Pour sa cinquième création, DeLaVallet BIDIEFONO interroge les fondements de ce qui l’a poussé à engager sa vie dans la danse.
Le Congo est un pays refermé sur lui-même, marqué par de longues années de guerre civile, pris en étau par une force gouvernementale qui se soucie si peu de la population, des infrastructures médicales aux écoles. Des musées ? Il n’y en a pas au Congo. Des cinémas et des théâtres ? Ils sont inexistants ou ont été peu à peu abandonnés, depuis longtemps, « aux églises de réveil », sortes de sectes religieuses, prolixes en Afrique Centrale.
« Empreintes / On posera les mots après » s’inscrit dans l’atmosphère nocturne brazzavilloise et redonne une parole à cette jeunesse de la galère qui s’est faite, pour ainsi dire, contre et malgré tout, et qui aujourd’hui vit comme une sorte d’impératif le besoin de marquer, de poser une empreinte, parce qu’il y a urgence à faire plutôt qu’à dire. Une urgence toute vitale à redonner du sens.

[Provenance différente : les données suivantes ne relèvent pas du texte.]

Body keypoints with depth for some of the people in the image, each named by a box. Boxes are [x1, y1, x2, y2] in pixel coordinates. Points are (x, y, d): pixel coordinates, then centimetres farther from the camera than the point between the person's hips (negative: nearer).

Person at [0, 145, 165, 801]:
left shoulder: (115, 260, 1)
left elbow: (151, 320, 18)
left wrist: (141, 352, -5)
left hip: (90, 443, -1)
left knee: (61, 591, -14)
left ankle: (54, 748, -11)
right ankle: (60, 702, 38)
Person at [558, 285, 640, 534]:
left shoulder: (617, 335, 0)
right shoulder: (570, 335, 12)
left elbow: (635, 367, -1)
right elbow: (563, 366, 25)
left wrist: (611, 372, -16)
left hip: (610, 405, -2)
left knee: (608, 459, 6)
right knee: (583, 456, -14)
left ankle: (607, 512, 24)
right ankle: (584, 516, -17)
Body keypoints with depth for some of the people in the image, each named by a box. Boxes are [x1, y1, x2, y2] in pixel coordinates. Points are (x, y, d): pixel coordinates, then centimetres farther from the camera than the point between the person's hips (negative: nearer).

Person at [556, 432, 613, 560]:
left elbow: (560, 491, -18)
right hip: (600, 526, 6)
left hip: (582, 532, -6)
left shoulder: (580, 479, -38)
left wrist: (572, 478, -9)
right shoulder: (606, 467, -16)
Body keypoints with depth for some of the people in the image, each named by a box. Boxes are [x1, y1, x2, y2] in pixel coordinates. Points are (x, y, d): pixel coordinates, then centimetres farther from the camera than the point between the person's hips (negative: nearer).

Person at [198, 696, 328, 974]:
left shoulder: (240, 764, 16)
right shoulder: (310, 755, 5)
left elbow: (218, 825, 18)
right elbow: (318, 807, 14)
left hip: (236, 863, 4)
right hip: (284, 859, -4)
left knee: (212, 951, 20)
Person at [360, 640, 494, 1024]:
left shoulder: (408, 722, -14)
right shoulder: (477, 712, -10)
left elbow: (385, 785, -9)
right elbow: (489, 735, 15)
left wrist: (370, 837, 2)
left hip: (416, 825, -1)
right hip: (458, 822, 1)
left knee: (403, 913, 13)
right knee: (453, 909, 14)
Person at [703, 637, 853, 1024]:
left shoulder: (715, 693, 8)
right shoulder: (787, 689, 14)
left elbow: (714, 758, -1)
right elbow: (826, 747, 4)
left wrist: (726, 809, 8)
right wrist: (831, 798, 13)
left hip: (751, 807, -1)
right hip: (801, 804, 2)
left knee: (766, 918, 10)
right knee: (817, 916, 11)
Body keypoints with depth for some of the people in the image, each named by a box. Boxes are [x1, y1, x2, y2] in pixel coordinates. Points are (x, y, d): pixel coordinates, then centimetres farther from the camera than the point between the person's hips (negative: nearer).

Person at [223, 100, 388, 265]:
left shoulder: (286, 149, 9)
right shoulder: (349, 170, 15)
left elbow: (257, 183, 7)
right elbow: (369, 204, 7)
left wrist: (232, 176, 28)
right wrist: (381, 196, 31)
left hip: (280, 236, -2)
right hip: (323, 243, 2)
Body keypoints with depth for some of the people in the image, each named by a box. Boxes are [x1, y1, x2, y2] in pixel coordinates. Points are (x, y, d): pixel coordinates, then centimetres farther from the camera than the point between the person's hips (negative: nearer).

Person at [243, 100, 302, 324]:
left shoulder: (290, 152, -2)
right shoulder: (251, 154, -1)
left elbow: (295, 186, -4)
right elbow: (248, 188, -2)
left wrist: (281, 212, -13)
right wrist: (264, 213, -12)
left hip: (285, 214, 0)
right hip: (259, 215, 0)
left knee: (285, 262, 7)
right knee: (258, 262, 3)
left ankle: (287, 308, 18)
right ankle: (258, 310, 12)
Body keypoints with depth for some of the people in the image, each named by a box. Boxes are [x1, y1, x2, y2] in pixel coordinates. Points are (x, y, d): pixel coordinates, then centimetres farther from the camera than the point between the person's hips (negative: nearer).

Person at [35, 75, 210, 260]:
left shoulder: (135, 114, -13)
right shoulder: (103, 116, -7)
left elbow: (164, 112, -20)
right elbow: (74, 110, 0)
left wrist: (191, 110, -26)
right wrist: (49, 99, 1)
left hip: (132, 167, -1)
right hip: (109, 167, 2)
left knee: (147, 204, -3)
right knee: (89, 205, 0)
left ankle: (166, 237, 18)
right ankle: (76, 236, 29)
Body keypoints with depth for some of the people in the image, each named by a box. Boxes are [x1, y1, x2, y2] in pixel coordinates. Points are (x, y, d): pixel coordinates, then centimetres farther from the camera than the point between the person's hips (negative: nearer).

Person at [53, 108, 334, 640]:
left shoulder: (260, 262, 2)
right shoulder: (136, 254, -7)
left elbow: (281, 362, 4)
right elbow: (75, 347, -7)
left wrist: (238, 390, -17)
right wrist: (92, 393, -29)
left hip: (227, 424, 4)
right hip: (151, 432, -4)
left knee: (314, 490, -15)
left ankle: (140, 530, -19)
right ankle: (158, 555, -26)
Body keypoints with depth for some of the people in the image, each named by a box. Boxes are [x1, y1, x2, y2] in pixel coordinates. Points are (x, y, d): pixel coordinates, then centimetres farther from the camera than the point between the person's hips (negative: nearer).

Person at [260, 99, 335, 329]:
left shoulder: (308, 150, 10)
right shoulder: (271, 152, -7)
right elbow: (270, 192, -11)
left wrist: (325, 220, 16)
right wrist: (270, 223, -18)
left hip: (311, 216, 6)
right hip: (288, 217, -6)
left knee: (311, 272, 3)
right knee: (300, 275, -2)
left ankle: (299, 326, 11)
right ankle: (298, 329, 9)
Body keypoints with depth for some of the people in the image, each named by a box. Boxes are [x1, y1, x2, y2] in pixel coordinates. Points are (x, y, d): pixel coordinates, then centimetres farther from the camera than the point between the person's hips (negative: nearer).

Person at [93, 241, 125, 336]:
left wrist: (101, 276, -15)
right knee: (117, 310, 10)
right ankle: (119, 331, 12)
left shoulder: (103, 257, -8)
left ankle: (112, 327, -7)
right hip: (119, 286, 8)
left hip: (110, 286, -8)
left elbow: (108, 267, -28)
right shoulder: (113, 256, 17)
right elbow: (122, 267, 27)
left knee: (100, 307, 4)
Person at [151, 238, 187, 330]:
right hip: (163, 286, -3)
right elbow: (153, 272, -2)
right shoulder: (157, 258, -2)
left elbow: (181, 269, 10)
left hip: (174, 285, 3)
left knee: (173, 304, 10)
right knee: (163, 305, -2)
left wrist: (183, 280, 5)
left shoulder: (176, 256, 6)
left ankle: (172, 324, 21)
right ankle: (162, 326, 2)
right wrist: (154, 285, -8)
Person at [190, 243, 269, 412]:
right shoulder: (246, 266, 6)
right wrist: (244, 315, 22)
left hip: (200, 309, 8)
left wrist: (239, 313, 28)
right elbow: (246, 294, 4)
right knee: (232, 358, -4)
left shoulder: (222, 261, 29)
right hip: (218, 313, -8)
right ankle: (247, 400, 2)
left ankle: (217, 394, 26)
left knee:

La dernière création de la Compagnie BANINGA / DeLaVallet BIDIEFONO pose en mouvement les fondements d’une recherche artistique qui se confond avec une quête identitaire forte : et c’est dans l’expression de l’empreinte que DeLaVallet modèle sa danse. Empreintes dans laquelle il s’engage, à l’aube de sa carrière ; traces du passé, de ses racines, de sa culture qui, bien que mise à mal, restent chargées ; empreintes à suivre aussi, celles des « grands frères » qui ont ouvert la route et dans lesquelles DeLaVallet s’engage avec sincérité, curiosité, l’oeil ouvert ; et puis, empreintes de ce qui existe déjà à travers le monde, à la croisée des chemins, entre rencontres et métissage ; marques de ce qui est invisible, enfin, mais qui préexiste à toute impulsion créatrice.
Né à Pointe-Noire, Congo, au début des années 80, DeLaVallet est aujourd’hui une figure montante de cette jeune discipline qu’est la danse contemporaine au Congo, et plus généralement sur le continent africain. Rien ne prédestinait DeLaVallet à la danse, si ce n’est qu’il est né dans un pays où danser est un acquis de naissance, si ce n’est cette ténacité hors norme qui fait de lui un acharné au travail, un aventurier de la danse, un chercheur. Rien ne prédestinait DeLaVallet, lui qui est né dans un quartier où le mot « art contemporain » n’existe pas. C’est à 15 ans que DeLaVallet entend ce mot pour la première fois.
« Empreintes / On posera les mots après » est soutenu par le Centre Culturel Français de Brazzaville, le CDC La Termitière de Ouagadougou, CulturesFrance, L'Association BEAUMARCHAIS SACD, L'Association BANINGA.